EL DESPERTAR

En algún lugar sin nomenclatura desperté; aunque no sabía a ciencia cierta si había estado durmiendo. Sólo atiné a balbucear; pero las palabras no podían salir de mi garganta. Y tuve miedo; creí que tal vez ya no existía; no existía como ser de carne y hueso; pero sí como ser espiritual.
De pronto, comprendí que podía estar allí esperando la decisión del Tribunal Superior Divino. Qué veredicto decidirían: culpable o inocente. Una decisión muy ardua, más teniendo en cuenta, que todo acto ejecutado en vida, lleva impregnado la vulnerabilidad de haber sido realizado por una simple mortal dotada de infinitas contradicciones.
Pero no, no había pasado a mejor mundo ni tampoco había descendido al reducto de las tinieblas. Lo supe cuando pude corroborar el dolor que sentí al morderme los labios, plagada de impotencia y de terror. Sin embargo, seguía sin poder moverme, sin poder emitir sonido, sólo escuchar los ecos de mi conciencia aturdida.
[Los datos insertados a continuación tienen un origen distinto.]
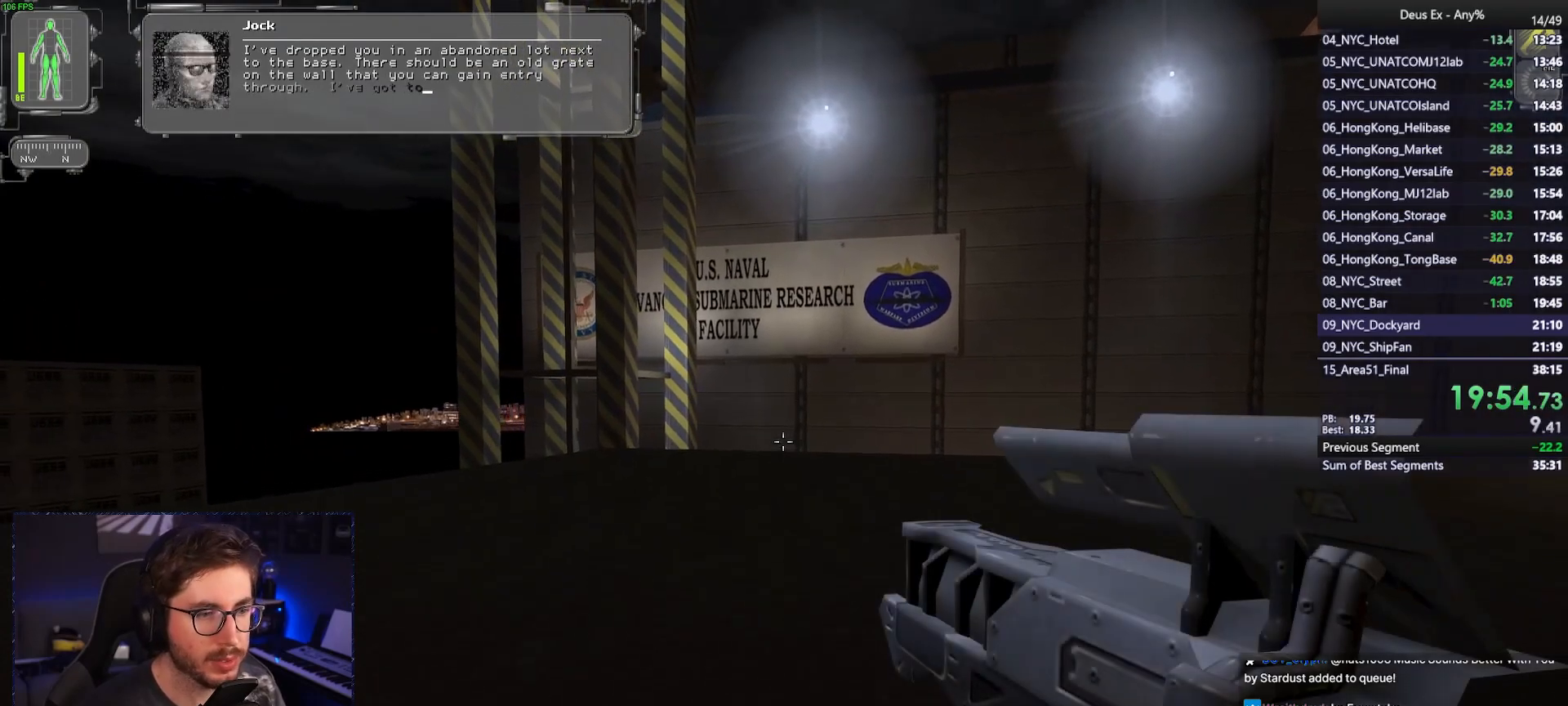
{"keys": ["w"], "mouse": [], "events": []}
Al fin logré serenarme, no era cuestión de volverme loca, de dejarme vencer por la ineptitud. Entonces comprendí que podía haber sido víctima de un secuestro. Pero quién querría secuestrar a un simple ser carente de cuentas bancarias, dinero, propiedades y tarjetas de crédito. Cuestión desechada.
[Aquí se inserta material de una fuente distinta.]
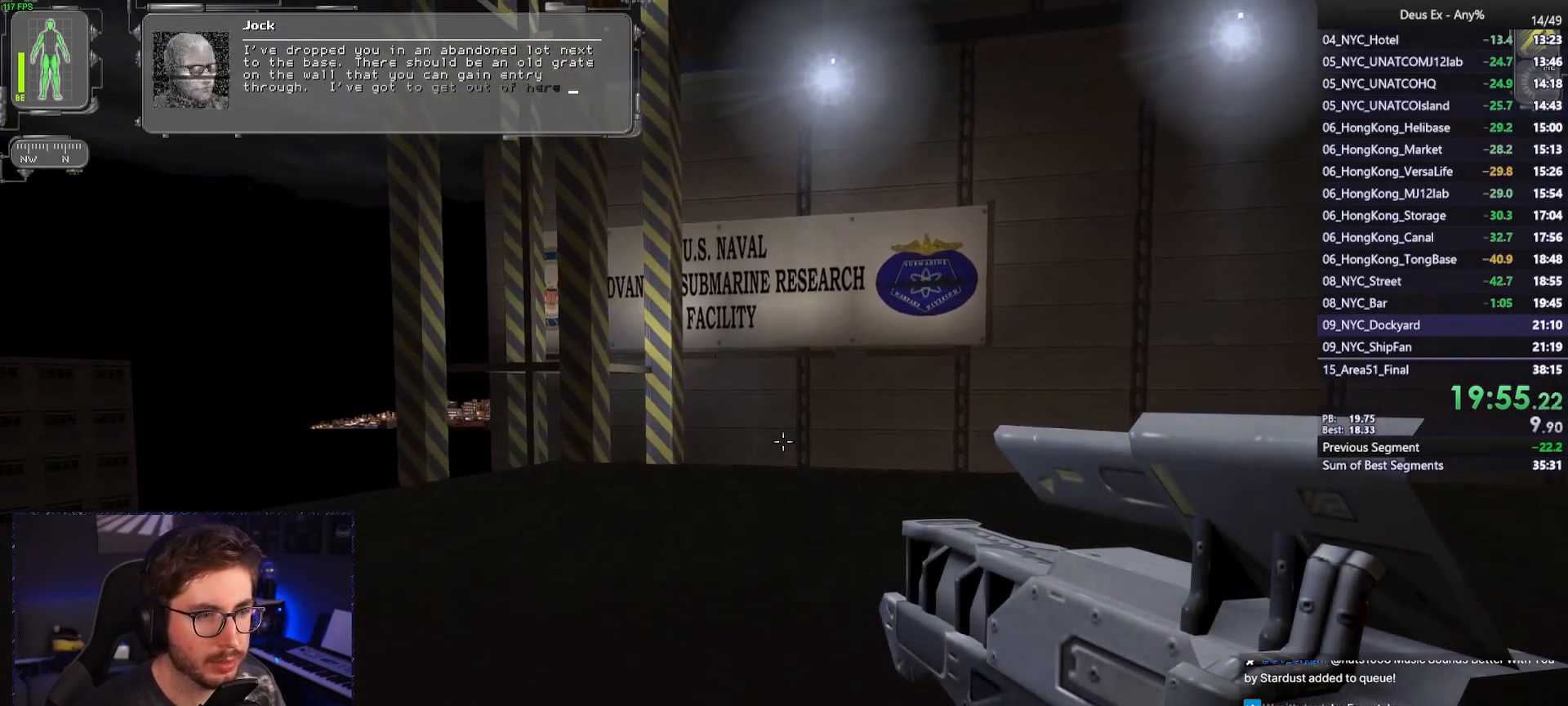
{"keys": ["w"], "mouse": [], "events": []}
Y cuánto más me afligía tratando de comprender lo incomprensible, comprendí - valga la redundancia - que quizá lo que ocurría era que me encontraba en grave estado en algún hospital o neuropsiquiátrico del planeta.
Esta teoría me atemorizó aún más, era la más concreta y la menos delirante. ¡Qué horror! terminar mis días mundanos en un laberinto de ensueños sarcásticos, rodeada de radiografías, transfusiones, electroshocks y tubos de ensayo.
Mi cuerpo inmóvil se estremeció y comencé a tiritar ininterrumpidamente. Todo era oscuridad a mi alrededor; y mi rompecabezas estaba lejos de solucionarse.
Fue entonces cuando traté de remontarme a mi último minuto de lucidez. Y recordé que me hallaba en mi cuarto, tendida en la cama llorando por un amor que me había olvidado.
De pronto, mi rostro se humedeció y las lágrimas comenzaron a hacerse sentir. El primer hilito de luz se dejó ver en mis pupilas dilatadas por tantos narcóticos inexistentes. Eso me dio muestra de que la ceguera no era física sino mental; el problema estaba en mi interior.
Me relajé nuevamente. Traté de buscar la respuesta a tal absurda confusión ¿Cómo era posible haber estado tan ciega o tan dormida? ¿Puede tanto el desconsuelo, la pérdida, la desilusión? ¿Es posible haber estado muerta en vida?
Las preguntas continuaron afluyendo; pero las revelaciones estaban lejos de aparecer. Me pareció que lo más lógico, si quería revelar mi caso, era inmiscuirme de lleno en aquella última vez de cordura terrenal. Y ahí, estaba yo, implorándole a Dios por aquel hombre que había roto mi corazón en mil pedazos, suplicándole que me devuelva lo que era mío -aunque no lo era evidentemente -; añorando días de naufragio y de sepultura pasional.
Ahí estaba yo, delirando por un ser que no se lo merecía, olvidándome de mi existencia, para vivir por siempre en el recuerdo de un amor que no pudo ser. Y si no pudo ser, para qué seguir sufriendo.
Súbitamente, todo comenzó a esclarecerse: mi ceguera producto de la estupidez y del desconsuelo comenzó a desaparecer. Las cosas volvían a tomar forma y los cuestionarios iban encontrando sus correspondientes respuestas.
Era difícil asumir una nueva vida sin la persona elegida; pero más complicado hubiese sido vivir en la más absoluta oscuridad.
Muchas veces, no queremos asumir que nos han dejado de querer. Y buscamos mil excusas, para seguir aferrados a un pasado que lo único que nos trajo fue un fuerte dolor de cabeza.
Era más sencillo huir, que asumir una realidad odiosa, aunque verdadera. Sin darnos cuenta que la vida fluye y pasa por al lado de los tontos sin dejarse ver.
El amor es un invento de cada uno, elegimos a quien amar y por quien dejarnos amar. Y también escogemos entre olvidar, sufrir, continuar, odiar... La lista es infinitamente larga y personal.
La elección es de cada uno, para cada uno. Yo desperté; todavía mi cuerpo tiembla; pero dejé de tener pesadillas.